Determine the amount of elastic strain induced.

[Winzer]

A steel alloy specimen having a rectangular cross section of dimensions 18.8 mm × 3.2 mm (0.7402 in. × 0.1260 in.) has the stress-strain behavior shown in the Figure. If this specimen is subjected to a tensile force of 108900 N (24480 lbf) then
(a) Determine the amount of elastic strain induced.
(b) Determine the amount of plastic strain induced.
(c) If its original length is 610 mm (24.02 in.), what will be its final length after the given strain is applied and then released?

Homework Equations

$$\sigma=\frac{F}{A}$$

The Attempt at a Solution

So I calculated at stress of about 1810.17 MPa. Which gives a strain of about 0.0225.
a) I drew a parallel line to represent the linear elastic recovery. The line intersects at about 0.0125(strain). So the elastic plastic strain is the recoverable strain right? so then this should be 0.0225-0.0125=0.01 right?
b) This is the permanent deformation which is not recoverable. 0.0125 right?

 

[PhanthomJay]

A steel alloy specimen having a rectangular cross section of dimensions 18.8 mm × 3.2 mm (0.7402 in. × 0.1260 in.) has the stress-strain behavior shown in the Figure. If this specimen is subjected to a tensile force of 108900 N (24480 lbf) then
(a) Determine the amount of elastic strain induced.
(b) Determine the amount of plastic strain induced.
(c) If its original length is 610 mm (24.02 in.), what will be its final length after the given strain is applied and then released?

Homework Equations

$$\sigma=\frac{F}{A}$$

The Attempt at a Solution

So I calculated at stress of about 1810.17 MPa. Which gives a strain of about 0.0225.

looks about right

a) I drew a parallel line to represent the linear elastic recovery. The line intersects at about 0.0125(strain).

OK

So the elastic plastic strain is the recoverable strain right? so then this should be 0.0225-0.0125=0.01 right?

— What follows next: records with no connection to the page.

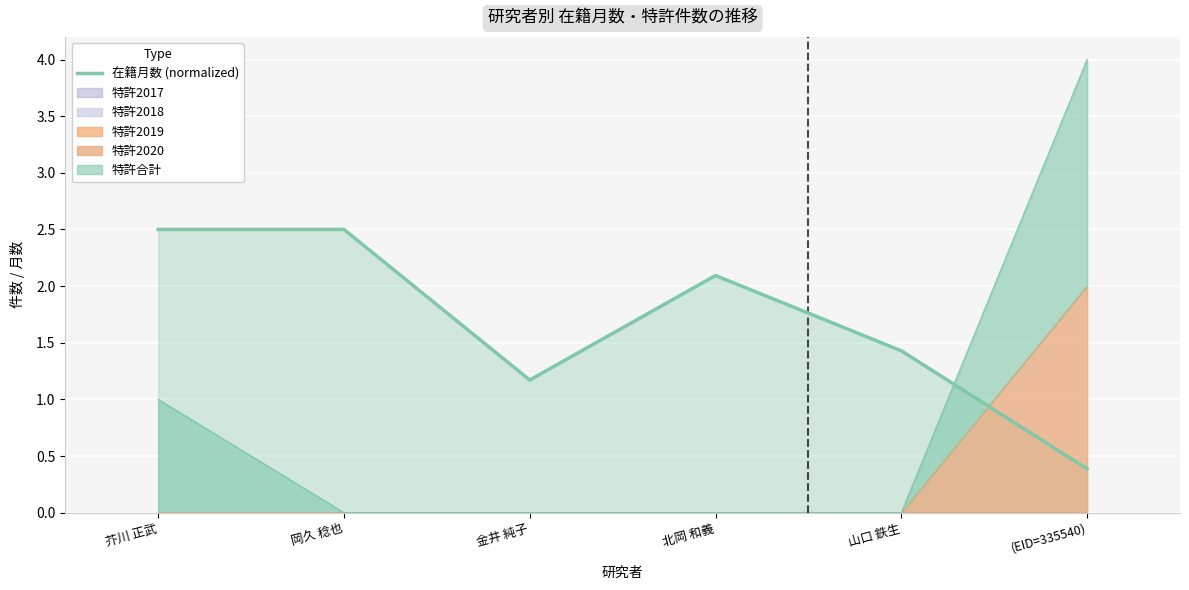

The value at (EID=335540) is 0.4. True or false?

True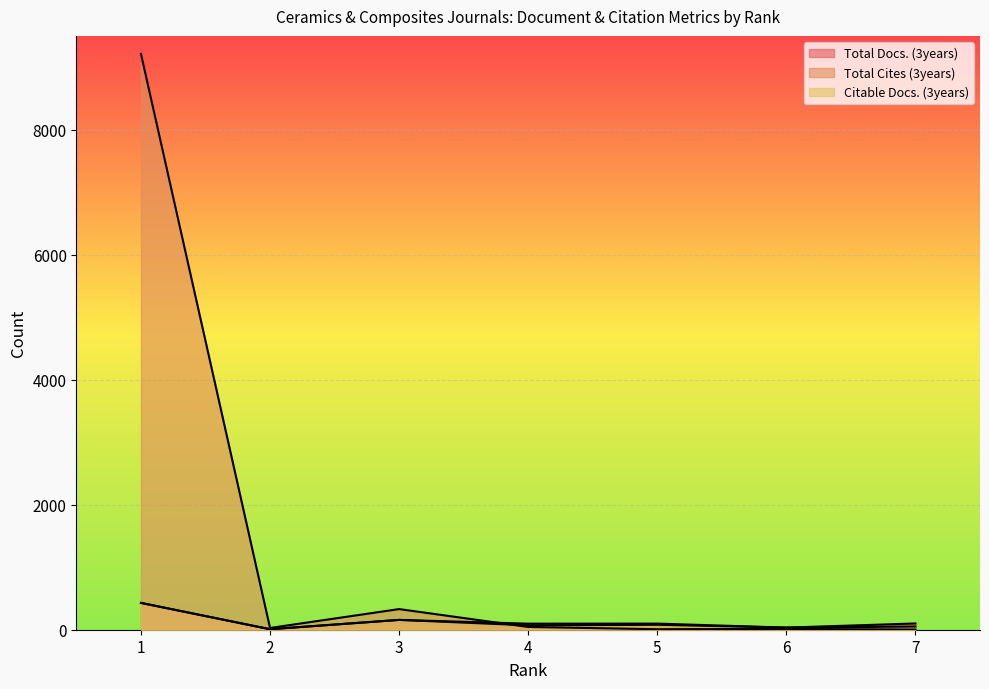

Rank the categories by Total Cites (3years) value from lowest to highest.

7, 5, 6, 2, 4, 3, 1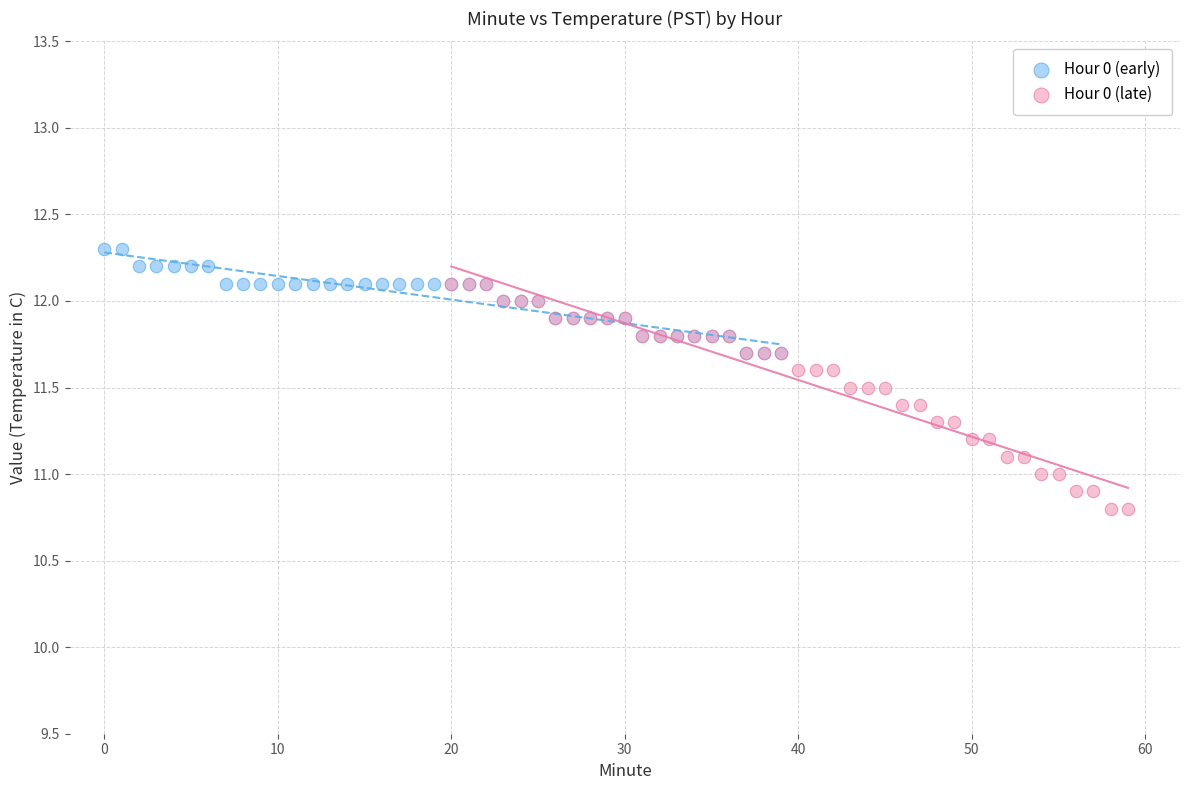

Which series contains the lowest Y value?

Hour 0 (late)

No. The elastic strain portion of the 0.0225 total strain is determined from the value of the strain at the peak of the linear piece of the stress -strain curve.

b) This is the permanent deformation which is not recoverable. 0.0125 right?

it is the permanent strain that is not recoverable. It is not the plastic strain under the given load.

 

[Mene]

c) To find the final length, we can use the equation L = L0(1+e), where L0 is the original length and e is the strain induced. In this case, e = 0.0225. So the final length would be L = 610(1+0.0225) = 623.225 mm (24.526 in.).